E la risposta, adesso, è arrivata attraverso il dispositivo della causa C-713/2022, nella quale si stabilisce che la multinazionale (LivaNova) dovrà provvedere al risarcimento del danno provocato. Perché - esattamente come era stato stabilito in via definitiva dal Tribunale di Milano - vale il principio «chi inquina paga».
Responsabilità
LivaNova ha sede legale a Londra con numerose succursali in tutto il mondo (una anche in Italia, a Milano) e opera nel settore della tecnologia e innovazione medica. Ma qual è il legame con la nostra vecchia Caffaro? Societario: è infatti nata nel 2015 dalla fusione tra Cyberonics e Sorin, società che è stata scorporata nel 2003 da Snia, il colosso della chimica ritenuto direttamente responsabile della contaminazione della nostra provincia «mediante il conferimento di un ingente patrimonio che avrebbe dovuto essere destinato agli interventi di bonifica» come si legge anche nella relazione del Ministero dell’Ambiente.
«La responsabilità solidale delle società beneficiarie - si legge nella sentenza della Corte - si applica anche agli elementi di natura indeterminata, come costi di bonifica e danni ambientali constatati, valutati o definiti dopo la scissione, se derivino da comportamenti della società scissa antecedenti all’operazione di scissione. Altrimenti l’operazione di scissione potrebbe costituire un mezzo per sottrarsi alle conseguenze degli illeciti eventualmente commessi dall’impresa a discapito degli Stati».
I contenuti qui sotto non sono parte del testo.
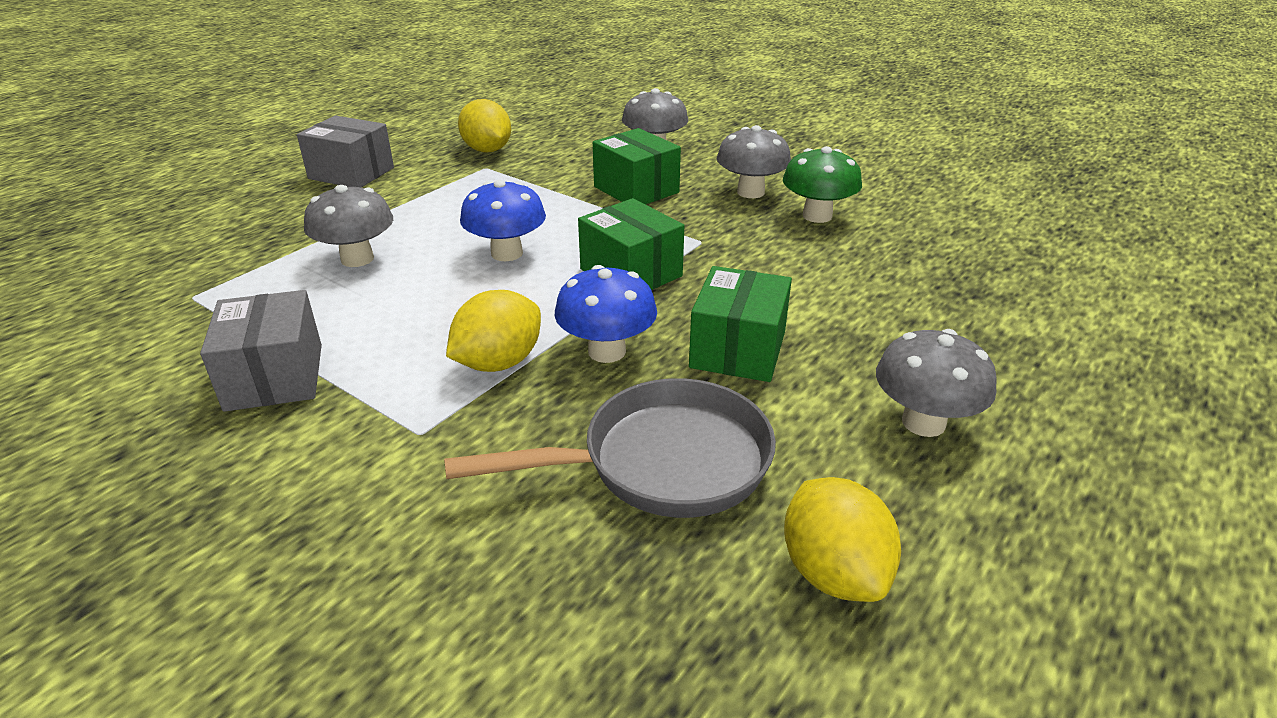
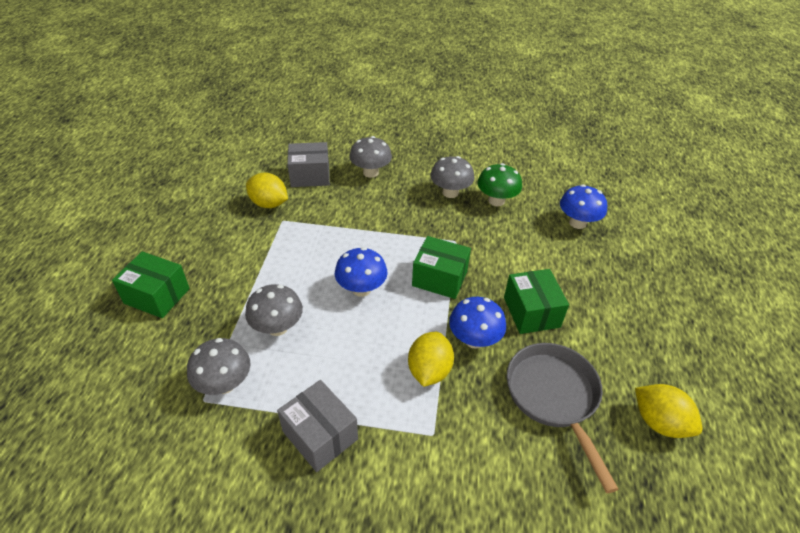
camera: 30 degrees left, 10 degrees up
grey box [297,116,394,188] -> grey box moved to [287,142,330,187]
grey pan [444,378,776,518] -> grey pan turned 60 degrees counterclockwise [507,343,619,493]
green box [593,128,681,205] -> green box moved to [112,251,190,318]
grey mushroom [876,329,997,437] -> grey mushroom moved to [187,338,250,395]
none -> blue mushroom [560,184,607,229]

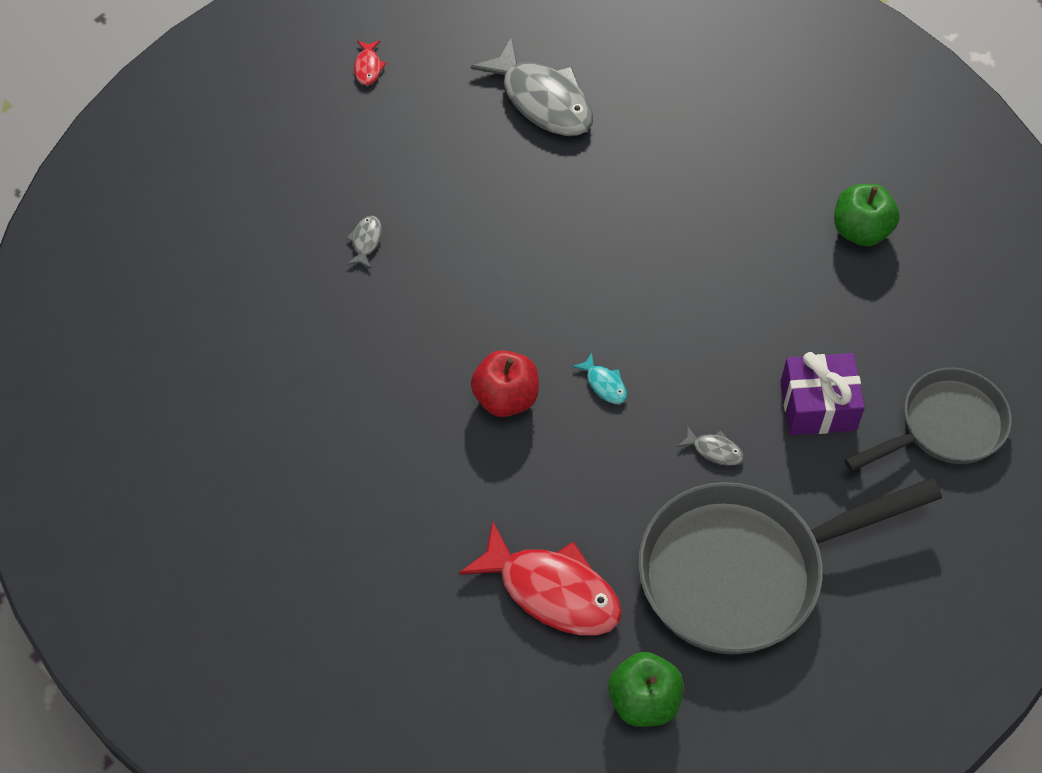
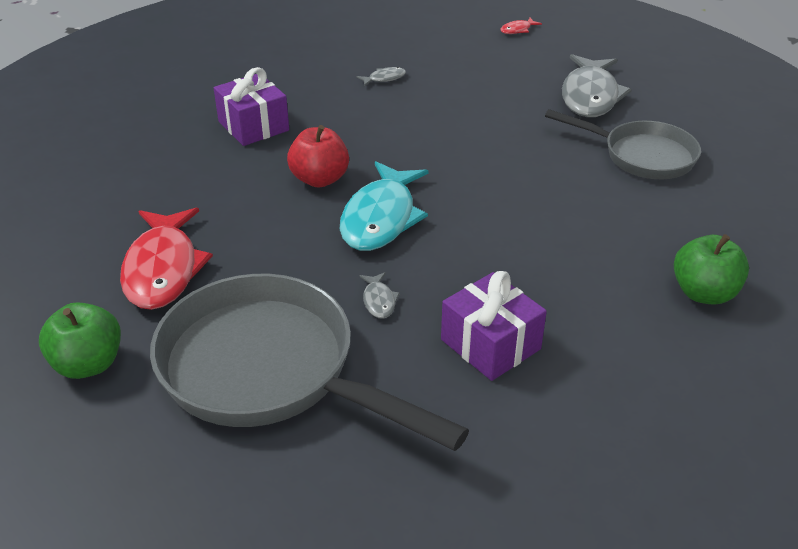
camera: 55 degrees right, 20 degrees down
turquoise fish [572,353,627,404] -> turquoise fish [340,161,429,251], size x2.40
grey pan [845,368,1012,472] -> grey pan moved to [545,109,701,179]
none -> purple gift [214,67,289,146]

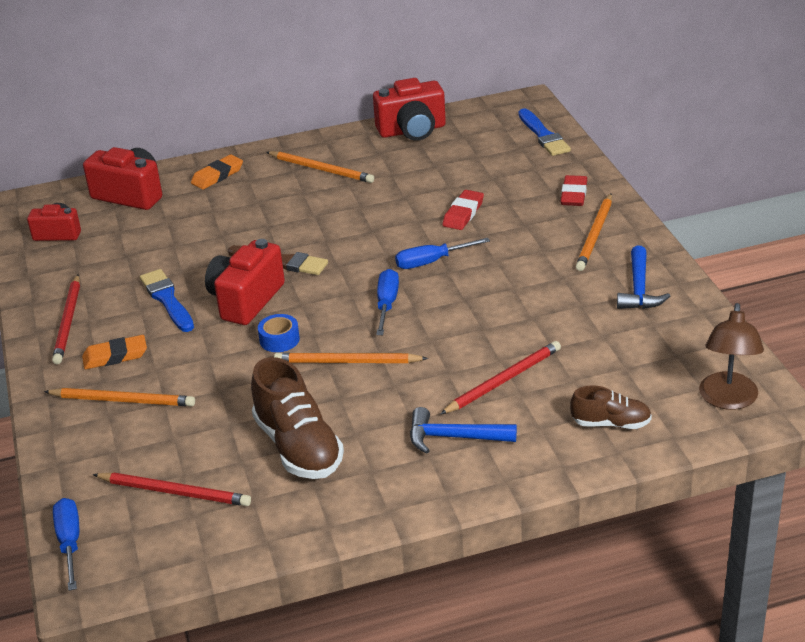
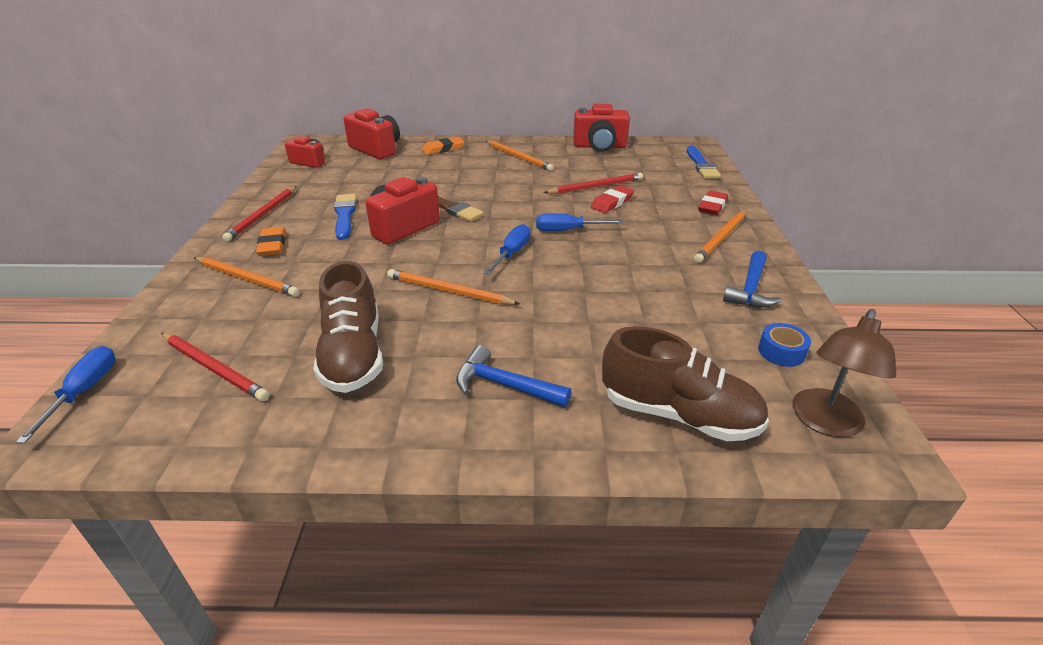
camera: 15 degrees right, 0 degrees up
orange eraser [82,335,147,369] -> orange eraser turned 75 degrees clockwise [256,227,286,256]
blue tape [258,314,300,352] -> blue tape moved to [758,323,811,367]
red pencil [440,341,561,414] -> red pencil moved to [543,173,643,194]
brown shoe [570,385,652,429] -> brown shoe [602,326,769,441], size x1.77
Il Sin Caffaro, in questo senso, fa dunque da caso scuola, grazie alla sentenza (storica) della Corte d’Appello di Milano e grazie al lavoro amministrativo eseguito dietro le quinte, per anni, dall’ex commissario liquidatore Marco Cappelletto: sono state le sue pratiche a consentire al Ministero di mettere in moto una causa civile avviata da Roma, mentre a Brescia il Comune ha sempre scelto di non costituirsi parte civile.
Le ripartizioni
Quello legato al Sito di interesse Brescia-Caffaro è senza dubbio il conto più salato per LivaNova. Ed era stata la stessa sentenza della Corte d’Appello a riportare la sintesi dei costi e delle attività associate alla «riparazione del danno ambientale causato dalle attività delle società riconducibili al gruppo Snia nel sito di interesse nazionale Brescia-Caffaro»: 137.860.674,61 euro per riparazione primaria, 109.989.258,86 per capitale fruttifero e 2.136.015,29 per riparazione compensativa. Totale: 249.985.948,76 euro.
Le voci del risarcimento includono anche i cento ettari di terreni agricoli compresi nel Sin, quelli cioè tra via Milano, la tangenziale ovest e la ferrovia: a queste aree sarebbero destinati 15 milioni di euro con i quali realizzare gli interventi di bioremediation, vale a dire piantumazioni in grado di assorbire e degradare i Pcb (i policlorobifenili, le sostanze tossiche che rappresentano l’impronta digitale dell’inquinamento causato dalla vecchia Chimica), un procedimento ipotizzato all’interno dello studio redatto dall’Ersaf che stima i tempi di risanamento in sessant’anni.

Altri 26 milioni sono stati poi chiesti per i 359 ettari di campi compresi tra la zona industriale di via Labirinto e Capriano del Colle. È bene ricordare che non tutta la cifra destinata a Brescia è da considerare «a disposizione» della città, a cui - a conti fatti - potrebbero restare circa una trentina di milioni. Non andrà cioè sommata direttamente ai fondi già stanziati per la bonifica del sito industriale. Il Ministero, infatti, calcola che parte del risarcimento che si appresta ad incassare da LivaNova (che nel frattempo era già stata costretta dal Tar a versare la fideiussione) lo ha già anticipato proprio attraverso gli stanziamenti erogati in questi anni.
Certo è che, ora, si apre una fase istituzionale tanto delicata quanto importante: la trattativa su come impiegare questi soldi. Da un lato, ci sarebbero i cittadini da risarcire, rimasti di fatto con un pugno di mosche in mano. Dall’altro lato le ferite lasciate in eredità da Caffaro non si fermano al solo capoluogo: hanno raggiunto la Franciacorta. E sul tavolo delle istituzioni resta il pesante dossier della discarica Vallosa.